§ TASK BRIEF
Can you copy every line of the records below word for word, leaving the pictures out of your answer?

Stored data entries
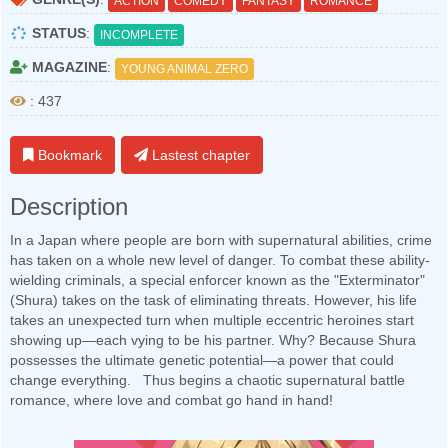
ACTION
COMEDY
FANTASY
ROMANCE
STATUS
:
INCOMPLETE
MAGAZINE
:
YOUNG ANIMAL ZERO
: 437
Bookmark
Lastest chapter
Description
In a Japan where people are born with supernatural abilities, crime
has taken on a whole new level of danger. To combat these ability-
wielding criminals, a special enforcer known as the "Exterminator"
(Shura) takes on the task of eliminating threats. However, his life
takes an unexpected turn when multiple eccentric heroines start
showing up—each vying to be his partner. Why? Because Shura
possesses the ultimate genetic potential—a power that could
change everything. Thus begins a chaotic supernatural battle
romance, where love and combat go hand in hand!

§ WRITTEN SOLUTION
ACTION
COMEDY
FANTASY
ROMANCE
STATUS
:
INCOMPLETE
MAGAZINE
:
YOUNG ANIMAL ZERO
: 437
Bookmark
Lastest chapter
Description
In a Japan where people are born with supernatural abilities, crime
has taken on a whole new level of danger. To combat these ability-
wielding criminals, a special enforcer known as the "Exterminator"
(Shura) takes on the task of eliminating threats. However, his life
takes an unexpected turn when multiple eccentric heroines start
showing up—each vying to be his partner. Why? Because Shura
possesses the ultimate genetic potential—a power that could
change everything. Thus begins a chaotic supernatural battle
romance, where love and combat go hand in hand!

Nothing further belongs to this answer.